**ABOUT THIS EXERCISE**: Extract each line below that contains the string "para".

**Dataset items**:
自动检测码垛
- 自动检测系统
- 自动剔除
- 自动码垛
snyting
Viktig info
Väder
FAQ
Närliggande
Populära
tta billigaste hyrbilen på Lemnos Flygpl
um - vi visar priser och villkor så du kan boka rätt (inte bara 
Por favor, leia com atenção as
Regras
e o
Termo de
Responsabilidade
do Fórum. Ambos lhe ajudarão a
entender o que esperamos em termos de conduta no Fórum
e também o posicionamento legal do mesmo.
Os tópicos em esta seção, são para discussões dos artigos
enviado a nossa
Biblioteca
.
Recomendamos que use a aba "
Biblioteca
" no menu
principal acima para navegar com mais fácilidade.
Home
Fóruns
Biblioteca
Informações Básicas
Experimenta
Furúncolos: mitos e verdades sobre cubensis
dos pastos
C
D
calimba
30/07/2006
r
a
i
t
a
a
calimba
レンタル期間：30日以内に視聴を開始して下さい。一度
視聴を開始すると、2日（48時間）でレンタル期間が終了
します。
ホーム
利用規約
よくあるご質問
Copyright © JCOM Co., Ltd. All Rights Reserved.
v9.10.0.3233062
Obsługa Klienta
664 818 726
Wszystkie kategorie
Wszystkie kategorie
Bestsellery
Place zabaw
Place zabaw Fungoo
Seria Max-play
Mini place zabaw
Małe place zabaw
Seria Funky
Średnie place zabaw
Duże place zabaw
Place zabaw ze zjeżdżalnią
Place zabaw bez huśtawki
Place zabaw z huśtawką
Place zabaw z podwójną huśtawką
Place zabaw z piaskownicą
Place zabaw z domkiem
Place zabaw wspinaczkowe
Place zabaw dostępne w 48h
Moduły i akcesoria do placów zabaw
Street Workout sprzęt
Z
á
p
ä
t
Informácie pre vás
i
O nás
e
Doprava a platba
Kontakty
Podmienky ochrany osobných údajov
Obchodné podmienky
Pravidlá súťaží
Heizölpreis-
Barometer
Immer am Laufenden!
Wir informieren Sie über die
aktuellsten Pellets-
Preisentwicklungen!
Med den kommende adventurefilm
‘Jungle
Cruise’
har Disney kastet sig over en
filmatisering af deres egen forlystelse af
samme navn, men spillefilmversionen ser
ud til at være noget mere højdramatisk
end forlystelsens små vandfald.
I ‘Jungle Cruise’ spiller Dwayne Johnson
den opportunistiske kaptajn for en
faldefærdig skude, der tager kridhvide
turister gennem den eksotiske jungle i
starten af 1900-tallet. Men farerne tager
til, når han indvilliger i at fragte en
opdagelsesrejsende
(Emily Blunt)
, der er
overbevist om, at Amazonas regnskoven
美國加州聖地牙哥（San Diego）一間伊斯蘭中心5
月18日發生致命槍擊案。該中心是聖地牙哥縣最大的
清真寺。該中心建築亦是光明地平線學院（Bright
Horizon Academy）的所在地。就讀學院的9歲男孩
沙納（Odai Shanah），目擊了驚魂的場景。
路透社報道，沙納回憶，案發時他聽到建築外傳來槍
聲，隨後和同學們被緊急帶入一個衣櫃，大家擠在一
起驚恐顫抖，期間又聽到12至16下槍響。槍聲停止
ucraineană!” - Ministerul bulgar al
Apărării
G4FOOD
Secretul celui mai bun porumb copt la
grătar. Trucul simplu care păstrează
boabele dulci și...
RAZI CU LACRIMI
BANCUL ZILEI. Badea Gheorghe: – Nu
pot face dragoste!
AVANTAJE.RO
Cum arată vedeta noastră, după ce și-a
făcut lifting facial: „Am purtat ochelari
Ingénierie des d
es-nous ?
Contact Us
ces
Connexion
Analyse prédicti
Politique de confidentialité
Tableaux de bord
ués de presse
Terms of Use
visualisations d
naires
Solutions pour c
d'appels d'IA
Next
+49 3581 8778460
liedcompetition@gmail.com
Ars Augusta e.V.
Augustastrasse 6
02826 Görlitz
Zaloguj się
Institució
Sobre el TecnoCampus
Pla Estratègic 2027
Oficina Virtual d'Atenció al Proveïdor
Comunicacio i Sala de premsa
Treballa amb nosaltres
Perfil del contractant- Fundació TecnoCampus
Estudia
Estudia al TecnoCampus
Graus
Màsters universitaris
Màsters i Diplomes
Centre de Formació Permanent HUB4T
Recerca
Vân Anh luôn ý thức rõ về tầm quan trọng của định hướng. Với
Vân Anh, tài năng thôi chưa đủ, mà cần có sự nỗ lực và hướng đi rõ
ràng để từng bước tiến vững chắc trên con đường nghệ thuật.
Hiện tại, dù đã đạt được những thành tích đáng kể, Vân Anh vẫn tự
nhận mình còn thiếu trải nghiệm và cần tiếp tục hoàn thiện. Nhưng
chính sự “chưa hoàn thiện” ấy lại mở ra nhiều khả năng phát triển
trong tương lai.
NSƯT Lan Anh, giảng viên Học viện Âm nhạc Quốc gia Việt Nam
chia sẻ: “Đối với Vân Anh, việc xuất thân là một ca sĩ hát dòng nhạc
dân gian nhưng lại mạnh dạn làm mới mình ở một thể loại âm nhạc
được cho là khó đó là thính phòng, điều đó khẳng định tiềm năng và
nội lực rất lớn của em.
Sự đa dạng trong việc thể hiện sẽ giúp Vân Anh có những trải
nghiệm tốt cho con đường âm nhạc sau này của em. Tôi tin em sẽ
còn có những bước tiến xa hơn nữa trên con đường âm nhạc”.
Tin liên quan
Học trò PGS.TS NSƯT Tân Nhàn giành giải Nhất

**WRITTEN RESPONSE**:
Os tópicos em esta seção, são para discussões dos artigos
principal acima para navegar com mais fácilidade.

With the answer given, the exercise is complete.